Personal information
- Full name: Rémy Marginet
- Born: 27 May 1989 (age 37) Saint-Estève, Pyrénées-Orientales, Languedoc-Roussillon, France
- Height: 5 ft 9 in (1.75 m)
- Weight: 12 st 8 lb (80 kg)

Playing information
- Position: Scrum-half
Club
| Years | Team | Pld | T | G | FG | P |
| 2007–12 | AS Saint Estève | 32 | 4 | 74 | 0 | 164 |
| 2011–12 | Catalans Dragons | 2 | 0 | 9 | 0 | 18 |
| 2014 | Palau Broncos | 23 | 10 | 60 | 0 | 160 |
| 2015 | Featherstone Rovers | 15 | 8 | 11 | 2 | 56 |
| 2015–17 | AS Saint Estève | 29 | 10 | 4 | 0 | 48 |
| 2017 | Sheffield Eagles | 9 | 3 | 0 | 0 | 12 |
| 2018 | Palau Broncos | 8 | 4 | 23 | 1 | 63 |
| 2018–19 | Newcastle Thunder | 21 | 10 | 62 | 1 | 125 |
| 2022 | Lézignan Sangliers |  |  |  |  |  |
| 2023 | Ille-sur-Têt XIII |  |  |  |  |  |
|  | Total | 139 | 49 | 243 | 4 | 646 |
Representative
| Years | Team | Pld | T | G | FG | P |
| 2014–17 | France | 7 | 5 | 20 | 0 | 60 |
- Source: As of 4 April 2023

= Rémy Marginet =

France international rugby league footballer

Rémy Marginet is a French rugby league footballer who plays as a for Ille-sur-Têt XIII in Elite Two Championship.
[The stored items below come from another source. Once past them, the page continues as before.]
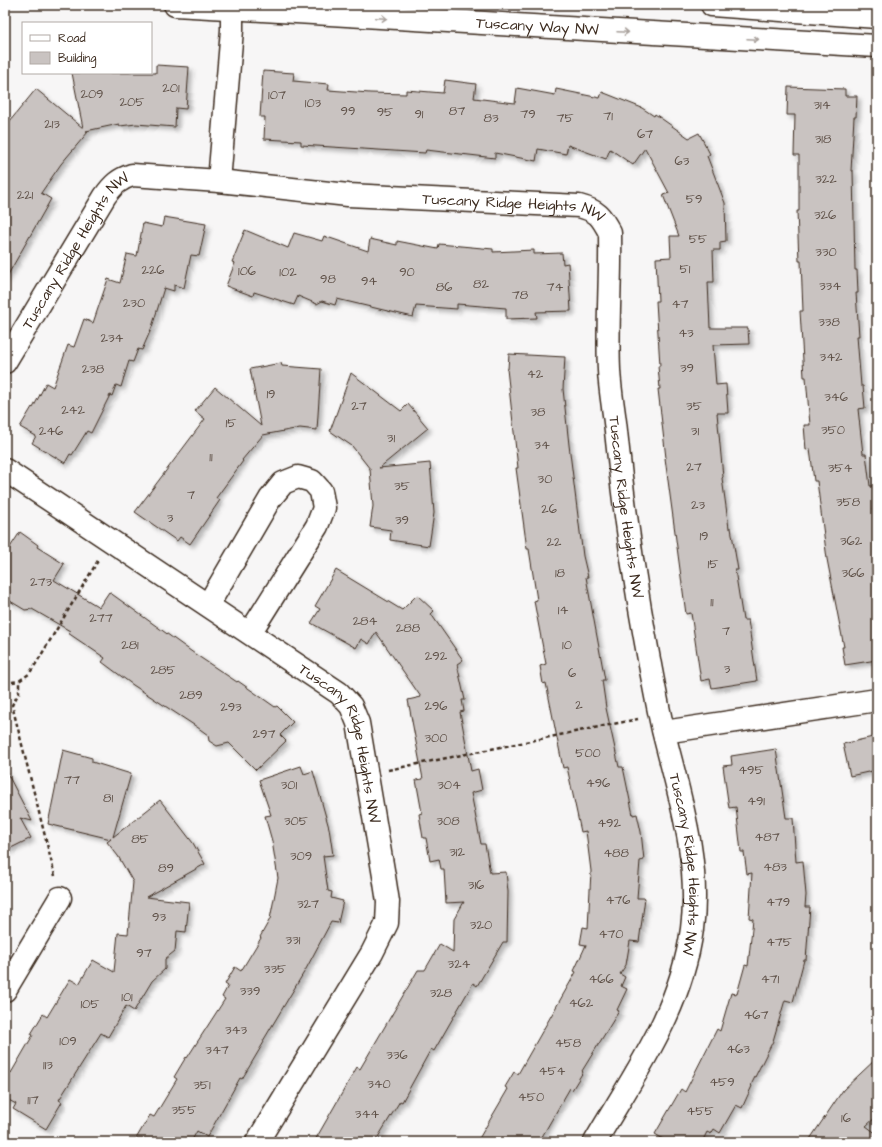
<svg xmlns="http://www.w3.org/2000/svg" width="882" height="1147" font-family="'Architects Daughter',sans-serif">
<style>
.building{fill:#c9c3c1;stroke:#3b2a1e;filter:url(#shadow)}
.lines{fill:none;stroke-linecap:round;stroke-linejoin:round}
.street-casing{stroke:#3b2a1e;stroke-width:25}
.secondary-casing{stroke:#3b2a1e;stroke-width:25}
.path{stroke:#3b2a1e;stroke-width:2.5;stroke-dasharray:4 3;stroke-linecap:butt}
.street{stroke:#fff;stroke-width:22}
.secondary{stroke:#fff;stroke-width:22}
.oneway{stroke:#a79f9a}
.labels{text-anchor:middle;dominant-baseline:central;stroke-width:4;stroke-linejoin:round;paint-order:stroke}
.number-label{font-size:13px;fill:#5e5047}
.street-label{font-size:15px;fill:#3b2a1e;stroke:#fff}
</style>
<defs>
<filter id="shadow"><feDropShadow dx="3.5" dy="3.5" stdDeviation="2" flood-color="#0004"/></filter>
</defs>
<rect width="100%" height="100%" fill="#f7f6f6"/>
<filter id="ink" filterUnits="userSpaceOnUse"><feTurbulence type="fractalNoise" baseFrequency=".025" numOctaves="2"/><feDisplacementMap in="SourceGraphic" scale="8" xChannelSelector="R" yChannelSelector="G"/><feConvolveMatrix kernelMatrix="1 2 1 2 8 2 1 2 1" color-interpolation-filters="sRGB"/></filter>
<g filter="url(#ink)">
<g class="building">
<path d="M156 65 189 67 186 109 176 108 175 127 136 124 120 126 119 124 86 131 88 132 61 164 41 193 51 199 5 280V127L36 89 83 128 72 73H156Z"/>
<path d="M263 71 294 73 293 81 329 84 328 90 370 93 406 94V90L443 93 445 80 476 84 474 98 515 103 517 88 555 95 556 89 600 98 602 92 642 108 654 116 655 114 689 138 699 133 710 154 707 156 725 203 726 241 720 242V250H713L714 282H708L710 328H748L749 344 713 345 716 385 726 384 728 413H717L723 477 722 478 729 528H731L738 570H735L743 620H748L757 681 712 688 710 679 701 681 691 613 686 614 665 458H666L658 389H660L658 366H660L656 301H658L656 258 671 257 670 236H679L663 195 669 193 645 148 633 165 610 149 606 159 568 145 566 154 538 149 536 161 495 153V158L426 150 425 153 301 145V141L264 139 265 117H260Z"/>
<path d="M788 87 845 89V96H857L856 117H854L851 171H853L855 270H857L858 293H856L859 336H857L861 386H863L865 408 858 409 863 454H866L870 486H874L877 506 873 507 877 532V660L845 665 842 647H844L827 559 817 481H814L810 449 806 450 804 425H810L806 377H804L800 311H803L801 261H799L797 211H799V155H794L795 115H787Z"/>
<path d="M164 217 206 224 199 256 191 255 184 288 174 285V291L164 288 152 327 142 350 138 349 133 362 129 361 121 387 116 385 112 396 110 395 91 433 87 431 72 455 70 454 65 463 32 443 36 436 20 427 32 407 33 408 46 383 53 387 68 345 74 347 84 319 93 323 108 279 120 283 127 254 137 256 143 223 162 227Z"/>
<path d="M245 230 288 248 294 233 322 241 324 236 368 251 370 239 397 245V241L438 249 439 244 493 249V252L534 250V254L562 253 563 264 568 263 571 311 536 312 537 318 506 319V308L457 304V309L416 306 413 317 337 299 335 305 322 301 317 304 298 296 294 305 254 292 253 296 226 286 235 263 232 262Z"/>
<path d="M509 354 565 357 563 389 569 445 583 556 588 577H586L605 680H602L606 708 619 767H623L633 815 637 814 641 832 644 860 640 861 637 898H645L639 942 630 941 626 965 620 974 625 977 621 986 627 989 617 1010 619 1011 582 1071 583 1072 572 1090 570 1088 539 1142H477L508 1089 505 1087 514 1072 518 1074 576 972 574 971 586 945 580 944 583 927 588 928 591 871 586 831 581 832 567 767 563 768 546 683 543 684 540 666 546 664 534 601 537 600 529 549H527L516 468H518L507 369H508Z"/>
<path d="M281 363 282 366 321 369 317 430 300 428 263 435 242 460 243 461 216 498 220 500 190 544 180 537 177 541 135 512 205 419 195 411 215 387 261 426 250 369Z"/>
<path d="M351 373 401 411 408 404 428 428 379 468 430 463 434 513 429 546 390 540 391 530 370 527 373 506 370 469 352 446 330 431Z"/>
<path d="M20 532 38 545 37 547 64 564 54 580 99 607 109 592 195 654 237 682 238 681 275 707 277 706 293 722 280 735 286 741 256 770 229 743 217 746 209 741 208 735 197 727 133 685 102 662 105 658 68 633 70 631 32 609 25 610 5 598V555Z"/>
<path d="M336 570 402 610 417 595 434 611 431 614 463 660 457 664 465 700H462L464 711 460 712 471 771 478 769 482 790 471 793 481 844H485L490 873 506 872 508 892 507 942H503L477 986 473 983 434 1051 431 1049 402 1102 400 1101 375 1142H314L357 1067 360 1069 418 970H425L440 944 453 952 454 919 464 902 446 903 444 869H441L439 859 430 861 426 838H423L419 814 422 813 416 780 423 779 408 700 421 697 376 632 369 644 361 639 356 648 311 623 320 609 315 606Z"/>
<path d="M877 736V770L850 776 843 744Z"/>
<path d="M776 749 786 818H793L796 862 803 861 806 895 805 907H810L806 960H804L793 1002 785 1000 773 1041 751 1085 752 1086 742 1108 736 1105 720 1133 714 1129 711 1134 707 1132 702 1142H668L655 1134 681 1089 685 1092 717 1029 720 1031 731 993 737 994 745 965 748 966 753 919 749 918 752 873 747 874 744 852H741L736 807 729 808 723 766 732 765 731 756Z"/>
<path d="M63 750 92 758V762L131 774 113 837 160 800 193 843 205 864 146 897 189 902 186 932 177 931 175 951 165 959V969L152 981 134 1011 126 1006 108 1037 101 1033 59 1100 62 1102 46 1129 13 1109 16 1104 5 1098V1069L11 1073 33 1035 31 1034 43 1014 47 1017 70 979 79 984 93 960 114 972 118 933 128 934 133 882 118 856 107 842 111 839 48 824Z"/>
<path d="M301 766 304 774 313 771 329 828 333 855 323 856 328 891 332 892 331 898 343 901 338 923 331 922 306 969 263 1041 264 1042 242 1079 240 1078 207 1137 197 1131 191 1142H134L150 1115 154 1117 177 1079 174 1077 186 1057 187 1058 225 999 222 997 228 986 225 984 235 967 241 971 261 938 260 937 270 919 278 878 272 841 265 816 271 815 259 780Z"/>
<path d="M5 769 32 821 20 818 31 838 5 851Z"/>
<path d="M877 1058V1116L866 1126 877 1134V1142H808L843 1090Z"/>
</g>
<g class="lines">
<defs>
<g id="street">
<path d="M219 181 232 30V5"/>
<path id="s1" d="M5 362 105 196C113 185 119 179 132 175L219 181 348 195 579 206C598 211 601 216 610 233 611 279 607 325 609 370 610 391 614 411 616 431 622 491 630 550 640 609 647 649 654 690 663 730 679 795 701 861 692 929 681 1011 635 1073 595 1142"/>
<path id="s2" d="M5 470 339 693 351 706 358 723 384 876 388 902 387 923 372 953 257 1142"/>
<path d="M208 605 270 499 283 483 298 477 312 481 321 491 324 508 317 526 250 633"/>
<path d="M664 732 877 700"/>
<path d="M5 990 60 898"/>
</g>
<g id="secondary">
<path id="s3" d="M175 5 877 46"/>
<path d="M712 5 877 17"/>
</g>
</defs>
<use href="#street" class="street-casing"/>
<use href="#secondary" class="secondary-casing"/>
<g class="path">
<path d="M5 683 19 681"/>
<path d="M388 770 638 719"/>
<path d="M55 876 12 705 19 693V681L29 674 37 662 99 559"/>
</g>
<use href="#street" class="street"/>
<use href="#secondary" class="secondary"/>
</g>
<defs><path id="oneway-shaft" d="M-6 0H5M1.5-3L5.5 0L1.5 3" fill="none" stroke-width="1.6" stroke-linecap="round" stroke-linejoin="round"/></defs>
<g class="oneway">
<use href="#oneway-shaft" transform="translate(381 18) rotate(3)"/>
<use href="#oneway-shaft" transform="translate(623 32) rotate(3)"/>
<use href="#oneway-shaft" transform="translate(753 39) rotate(3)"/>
</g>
</g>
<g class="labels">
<g class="number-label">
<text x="171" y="88">201</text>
<text x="92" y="94">209</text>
<text x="277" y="95">107</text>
<text x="132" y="102">205</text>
<text x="313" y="103">103</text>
<text x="822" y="105">314</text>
<text x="348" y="111">99</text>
<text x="457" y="111">87</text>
<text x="385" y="112">95</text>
<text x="419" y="114">91</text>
<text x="528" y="114">79</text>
<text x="608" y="116">71</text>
<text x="491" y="118">83</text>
<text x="565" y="118">75</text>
<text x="52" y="124">213</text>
<text x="645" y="134">67</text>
<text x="823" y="139">318</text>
<text x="682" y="161">63</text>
<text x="826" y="179">322</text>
<text x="25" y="195">221</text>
<text x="694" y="199">59</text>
<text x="825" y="215">326</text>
<text x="698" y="239">55</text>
<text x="826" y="252">330</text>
<text x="685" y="269">51</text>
<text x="153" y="270">226</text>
<text x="247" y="271">106</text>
<text x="288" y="272">102</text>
<text x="407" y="272">90</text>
<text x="328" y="279">98</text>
<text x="369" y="281">94</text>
<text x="481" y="284">82</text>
<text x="830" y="286">334</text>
<text x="444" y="287">86</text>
<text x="555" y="287">74</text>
<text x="520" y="295">78</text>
<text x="134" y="303">230</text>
<text x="680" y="304">47</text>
<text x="829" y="322">338</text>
<text x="686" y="333">43</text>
<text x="112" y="338">234</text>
<text x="831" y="357">342</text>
<text x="687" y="368">39</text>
<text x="93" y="369">238</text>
<text x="535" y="374">42</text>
<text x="271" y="394">19</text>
<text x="836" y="397">346</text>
<text x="359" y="406">27</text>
<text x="694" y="406">35</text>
<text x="73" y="410">242</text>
<text x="538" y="412">38</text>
<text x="231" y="423">15</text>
<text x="833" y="430">350</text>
<text x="51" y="431">246</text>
<text x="695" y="431">31</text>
<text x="391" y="438">31</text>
<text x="542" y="445">34</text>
<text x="211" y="457">11</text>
<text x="694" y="467">27</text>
<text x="840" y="468">354</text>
<text x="545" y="479">30</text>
<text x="402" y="486">35</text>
<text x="191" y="495">7</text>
<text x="848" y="502">358</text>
<text x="698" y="505">23</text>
<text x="549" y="509">26</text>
<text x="170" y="518">3</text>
<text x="402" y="520">39</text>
<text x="704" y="536">19</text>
<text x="851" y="541">362</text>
<text x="554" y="542">22</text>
<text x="713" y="564">15</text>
<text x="560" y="573">18</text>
<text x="853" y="573">366</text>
<text x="41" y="582">273</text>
<text x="712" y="602">11</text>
<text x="563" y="610">14</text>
<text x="101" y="618">277</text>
<text x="365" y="621">284</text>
<text x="408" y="628">288</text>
<text x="726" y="631">7</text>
<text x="130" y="645">281</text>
<text x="567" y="645">10</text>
<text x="436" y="656">292</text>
<text x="727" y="669">3</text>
<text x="163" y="670">285</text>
<text x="572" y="673">6</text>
<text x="191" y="695">289</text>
<text x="579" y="705">2</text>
<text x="436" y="706">296</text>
<text x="231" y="707">293</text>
<text x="264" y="734">297</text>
<text x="436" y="738">300</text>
<text x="588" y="753">500</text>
<text x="751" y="770">495</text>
<text x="72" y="780">77</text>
<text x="598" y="783">496</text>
<text x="289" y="785">301</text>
<text x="449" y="785">304</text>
<text x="108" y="798">81</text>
<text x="756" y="801">491</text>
<text x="296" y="821">305</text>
<text x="448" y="821">308</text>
<text x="609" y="823">492</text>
<text x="767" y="837">487</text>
<text x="140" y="839">85</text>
<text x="457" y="852">312</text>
<text x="616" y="853">488</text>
<text x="301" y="856">309</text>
<text x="775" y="867">483</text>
<text x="166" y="868">89</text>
<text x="476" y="885">316</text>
<text x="618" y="900">476</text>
<text x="778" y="902">479</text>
<text x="308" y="904">327</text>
<text x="159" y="917">93</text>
<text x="481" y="925">320</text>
<text x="611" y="934">470</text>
<text x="293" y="940">331</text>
<text x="779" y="942">475</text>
<text x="144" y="953">97</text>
<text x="459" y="964">324</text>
<text x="275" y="969">335</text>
<text x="601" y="979">466</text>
<text x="770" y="979">471</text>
<text x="250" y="991">339</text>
<text x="441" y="993">328</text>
<text x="127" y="997">101</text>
<text x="581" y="1003">462</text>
<text x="90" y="1004">105</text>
<text x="756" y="1015">467</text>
<text x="236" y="1030">343</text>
<text x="68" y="1041">109</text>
<text x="568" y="1043">458</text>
<text x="738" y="1049">463</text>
<text x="217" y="1050">347</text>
<text x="397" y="1055">336</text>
<text x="48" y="1065">113</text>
<text x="552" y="1071">454</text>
<text x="722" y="1082">459</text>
<text x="379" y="1084">340</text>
<text x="202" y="1085">351</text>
<text x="531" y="1097">450</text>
<text x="33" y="1100">117</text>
<text x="184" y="1110">355</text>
<text x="700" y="1111">455</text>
<text x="367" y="1114">344</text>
<text x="846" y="1118">16</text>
</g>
<g class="street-label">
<text stroke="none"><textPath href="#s3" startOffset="363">Tuscany Way NW</textPath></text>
<text stroke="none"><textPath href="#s1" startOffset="612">Tuscany Ridge Heights NW</textPath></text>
<text stroke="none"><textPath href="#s1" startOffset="132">Tuscany Ridge Heights NW</textPath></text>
<text stroke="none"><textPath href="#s1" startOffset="995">Tuscany Ridge Heights NW</textPath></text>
<text stroke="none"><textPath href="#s2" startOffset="447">Tuscany Ridge Heights NW</textPath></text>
<text stroke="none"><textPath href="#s1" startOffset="1358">Tuscany Ridge Heights NW</textPath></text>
</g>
</g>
<rect width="882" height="1147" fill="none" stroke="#fff" stroke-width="20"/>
<rect x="10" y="10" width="862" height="1127" fill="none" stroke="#3b2a1e" stroke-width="1.5" filter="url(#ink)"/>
<rect x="22" y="22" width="130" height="52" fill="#ffffff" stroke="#b1aaa5"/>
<rect x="30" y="35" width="20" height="6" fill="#ffffff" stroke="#b1aaa5"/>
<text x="58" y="42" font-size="12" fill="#3b2a1e">Road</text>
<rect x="30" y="52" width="20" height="12" fill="#c9c3c1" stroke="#b1aaa5"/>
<text x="58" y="62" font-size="12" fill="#3b2a1e">Building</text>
</svg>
He is a French international.

==Playing career==
He has previously played for the Catalans Dragons, Featherstone Rovers, Newcastle Thunder and Palau Broncos and his home town club AS Saint Estève. Marginet was briefly signed by Hemel Stags, but the move did not happen and he never played for the Stags. He instead moved to the Sheffield Eagles, where he made nine appearances and scored three tries. After his spell in England, Marginet returned to his home country and former club the Palau Broncos.
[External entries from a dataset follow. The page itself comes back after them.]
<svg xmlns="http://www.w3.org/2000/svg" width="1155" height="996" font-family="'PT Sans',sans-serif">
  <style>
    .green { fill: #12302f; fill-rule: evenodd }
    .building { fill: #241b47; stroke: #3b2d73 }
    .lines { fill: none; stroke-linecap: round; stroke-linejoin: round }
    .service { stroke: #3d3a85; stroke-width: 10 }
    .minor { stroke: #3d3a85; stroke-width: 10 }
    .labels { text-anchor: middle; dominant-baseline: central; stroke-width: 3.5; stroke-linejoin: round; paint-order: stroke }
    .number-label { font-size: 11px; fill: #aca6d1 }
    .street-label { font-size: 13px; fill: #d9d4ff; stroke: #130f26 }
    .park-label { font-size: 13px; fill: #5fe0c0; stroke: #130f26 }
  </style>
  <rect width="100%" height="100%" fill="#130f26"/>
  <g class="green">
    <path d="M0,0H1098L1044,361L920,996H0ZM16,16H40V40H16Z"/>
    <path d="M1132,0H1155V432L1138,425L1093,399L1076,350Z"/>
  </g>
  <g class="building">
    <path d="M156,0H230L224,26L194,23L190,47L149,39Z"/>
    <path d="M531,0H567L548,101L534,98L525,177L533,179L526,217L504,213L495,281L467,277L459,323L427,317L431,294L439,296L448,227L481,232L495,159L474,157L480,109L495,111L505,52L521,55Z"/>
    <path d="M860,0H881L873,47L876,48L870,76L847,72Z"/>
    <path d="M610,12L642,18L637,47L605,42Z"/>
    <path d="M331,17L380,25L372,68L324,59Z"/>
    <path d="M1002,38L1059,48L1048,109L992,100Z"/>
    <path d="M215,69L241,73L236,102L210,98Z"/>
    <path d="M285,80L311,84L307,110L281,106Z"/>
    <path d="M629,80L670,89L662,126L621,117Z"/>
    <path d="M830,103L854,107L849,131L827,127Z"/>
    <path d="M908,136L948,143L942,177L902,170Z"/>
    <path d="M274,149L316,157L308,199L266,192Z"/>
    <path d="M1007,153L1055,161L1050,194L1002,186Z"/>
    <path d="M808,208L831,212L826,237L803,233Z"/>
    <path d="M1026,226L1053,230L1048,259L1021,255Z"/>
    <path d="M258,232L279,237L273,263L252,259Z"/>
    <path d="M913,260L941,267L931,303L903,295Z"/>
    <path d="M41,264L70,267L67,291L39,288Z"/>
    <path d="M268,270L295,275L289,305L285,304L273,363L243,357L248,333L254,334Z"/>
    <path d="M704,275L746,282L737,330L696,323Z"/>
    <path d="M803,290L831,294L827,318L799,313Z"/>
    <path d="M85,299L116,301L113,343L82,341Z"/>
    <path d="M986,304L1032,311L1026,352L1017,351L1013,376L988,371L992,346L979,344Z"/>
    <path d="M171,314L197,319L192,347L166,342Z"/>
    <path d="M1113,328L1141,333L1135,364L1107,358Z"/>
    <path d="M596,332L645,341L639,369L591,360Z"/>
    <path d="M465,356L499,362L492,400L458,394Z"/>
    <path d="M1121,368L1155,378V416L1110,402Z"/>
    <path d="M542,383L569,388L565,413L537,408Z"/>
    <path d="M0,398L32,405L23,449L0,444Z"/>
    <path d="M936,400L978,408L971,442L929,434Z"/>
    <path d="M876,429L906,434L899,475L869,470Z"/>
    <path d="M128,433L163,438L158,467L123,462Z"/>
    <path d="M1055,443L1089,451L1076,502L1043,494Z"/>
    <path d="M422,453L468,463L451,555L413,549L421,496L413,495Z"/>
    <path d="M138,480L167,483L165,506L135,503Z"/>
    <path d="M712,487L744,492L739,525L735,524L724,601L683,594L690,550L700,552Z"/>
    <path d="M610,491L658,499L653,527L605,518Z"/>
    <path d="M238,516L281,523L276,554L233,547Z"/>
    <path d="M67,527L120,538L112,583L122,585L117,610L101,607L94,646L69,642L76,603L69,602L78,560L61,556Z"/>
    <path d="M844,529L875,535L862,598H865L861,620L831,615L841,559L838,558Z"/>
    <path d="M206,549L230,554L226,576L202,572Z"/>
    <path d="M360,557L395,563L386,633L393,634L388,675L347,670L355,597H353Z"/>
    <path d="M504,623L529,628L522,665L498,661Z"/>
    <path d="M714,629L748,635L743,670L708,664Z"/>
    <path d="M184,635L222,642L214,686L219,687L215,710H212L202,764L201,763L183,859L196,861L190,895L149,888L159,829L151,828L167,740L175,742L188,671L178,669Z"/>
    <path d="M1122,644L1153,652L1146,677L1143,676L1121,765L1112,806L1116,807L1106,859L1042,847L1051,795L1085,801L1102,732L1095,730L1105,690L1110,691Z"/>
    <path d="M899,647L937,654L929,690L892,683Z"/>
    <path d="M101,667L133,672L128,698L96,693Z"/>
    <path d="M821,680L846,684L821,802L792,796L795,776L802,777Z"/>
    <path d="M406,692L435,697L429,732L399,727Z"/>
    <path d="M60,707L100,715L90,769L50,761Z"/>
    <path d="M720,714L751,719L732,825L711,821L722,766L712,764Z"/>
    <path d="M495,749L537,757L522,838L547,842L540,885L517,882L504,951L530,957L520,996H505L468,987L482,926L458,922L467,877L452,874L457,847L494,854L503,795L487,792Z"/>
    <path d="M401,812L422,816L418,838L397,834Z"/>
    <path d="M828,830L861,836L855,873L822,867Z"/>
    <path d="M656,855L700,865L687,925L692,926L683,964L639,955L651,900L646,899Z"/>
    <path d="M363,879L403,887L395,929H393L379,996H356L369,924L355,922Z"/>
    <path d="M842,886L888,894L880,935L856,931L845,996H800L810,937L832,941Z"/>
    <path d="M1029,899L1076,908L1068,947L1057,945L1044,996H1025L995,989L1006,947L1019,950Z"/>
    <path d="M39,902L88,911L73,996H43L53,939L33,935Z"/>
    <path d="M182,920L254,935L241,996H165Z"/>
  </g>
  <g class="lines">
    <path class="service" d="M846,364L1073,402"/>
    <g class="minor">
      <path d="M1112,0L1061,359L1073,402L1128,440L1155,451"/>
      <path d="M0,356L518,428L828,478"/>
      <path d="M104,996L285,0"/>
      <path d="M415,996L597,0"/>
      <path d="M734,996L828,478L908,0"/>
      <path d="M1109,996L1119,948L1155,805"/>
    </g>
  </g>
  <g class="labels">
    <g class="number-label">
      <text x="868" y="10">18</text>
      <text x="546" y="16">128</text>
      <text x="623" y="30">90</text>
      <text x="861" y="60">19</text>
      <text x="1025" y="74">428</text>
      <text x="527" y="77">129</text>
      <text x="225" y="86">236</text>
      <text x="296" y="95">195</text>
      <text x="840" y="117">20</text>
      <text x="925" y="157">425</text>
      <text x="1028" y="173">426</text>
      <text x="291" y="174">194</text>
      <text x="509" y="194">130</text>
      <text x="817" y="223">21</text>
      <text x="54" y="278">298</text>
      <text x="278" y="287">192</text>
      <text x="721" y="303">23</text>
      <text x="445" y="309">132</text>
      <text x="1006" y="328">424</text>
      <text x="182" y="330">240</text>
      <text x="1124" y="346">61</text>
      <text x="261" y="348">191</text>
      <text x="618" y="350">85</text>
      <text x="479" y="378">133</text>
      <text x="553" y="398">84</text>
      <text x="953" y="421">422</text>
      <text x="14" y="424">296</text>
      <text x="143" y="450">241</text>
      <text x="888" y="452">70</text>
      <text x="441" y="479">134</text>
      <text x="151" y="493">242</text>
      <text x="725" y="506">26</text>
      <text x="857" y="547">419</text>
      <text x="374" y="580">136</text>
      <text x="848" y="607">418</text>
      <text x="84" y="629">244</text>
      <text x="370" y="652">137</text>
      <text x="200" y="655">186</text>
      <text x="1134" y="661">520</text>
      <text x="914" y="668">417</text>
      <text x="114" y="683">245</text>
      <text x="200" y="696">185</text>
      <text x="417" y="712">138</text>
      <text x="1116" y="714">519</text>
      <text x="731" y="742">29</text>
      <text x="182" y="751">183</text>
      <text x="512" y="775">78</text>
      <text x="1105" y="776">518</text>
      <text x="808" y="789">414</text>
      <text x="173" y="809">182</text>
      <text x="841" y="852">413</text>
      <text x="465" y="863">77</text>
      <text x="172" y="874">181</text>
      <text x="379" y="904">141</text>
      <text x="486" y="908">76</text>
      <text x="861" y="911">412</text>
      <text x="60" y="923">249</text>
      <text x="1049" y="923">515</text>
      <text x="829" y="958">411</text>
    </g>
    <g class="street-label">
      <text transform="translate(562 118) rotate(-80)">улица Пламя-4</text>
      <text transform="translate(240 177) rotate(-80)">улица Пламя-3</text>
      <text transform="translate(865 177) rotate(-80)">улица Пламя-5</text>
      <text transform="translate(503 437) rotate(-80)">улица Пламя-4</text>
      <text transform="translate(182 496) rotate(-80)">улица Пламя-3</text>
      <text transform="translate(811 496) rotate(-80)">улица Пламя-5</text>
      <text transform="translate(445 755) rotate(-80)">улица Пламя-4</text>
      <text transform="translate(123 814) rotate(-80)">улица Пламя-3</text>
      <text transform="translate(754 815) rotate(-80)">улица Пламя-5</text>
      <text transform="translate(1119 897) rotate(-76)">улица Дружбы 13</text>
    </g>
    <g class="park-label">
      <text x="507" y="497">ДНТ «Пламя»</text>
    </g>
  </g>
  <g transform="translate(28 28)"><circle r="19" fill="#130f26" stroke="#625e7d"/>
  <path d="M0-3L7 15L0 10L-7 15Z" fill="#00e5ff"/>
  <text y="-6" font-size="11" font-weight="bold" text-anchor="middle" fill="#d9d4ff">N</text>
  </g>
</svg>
He played for France in the 2014 European Cup. He finished as the tournament's top points scorer, scoring 5 tries and kicking 14 goals. He played for France again in 2015, representing them in a test match against England and in the 2015 European Cup tournament. He also traveled to Australia as part of the French squad for the 2017 World cup as a replacement for Guillaume Bonnet, he scored a two point goal kick in a 6-52 defeat by Australia.
Marginet made his debut for Newcastle Thunder on 27 May 2018 when playing against Workington Town in a game that they lost 38-18 but Marginet scored two tries himself.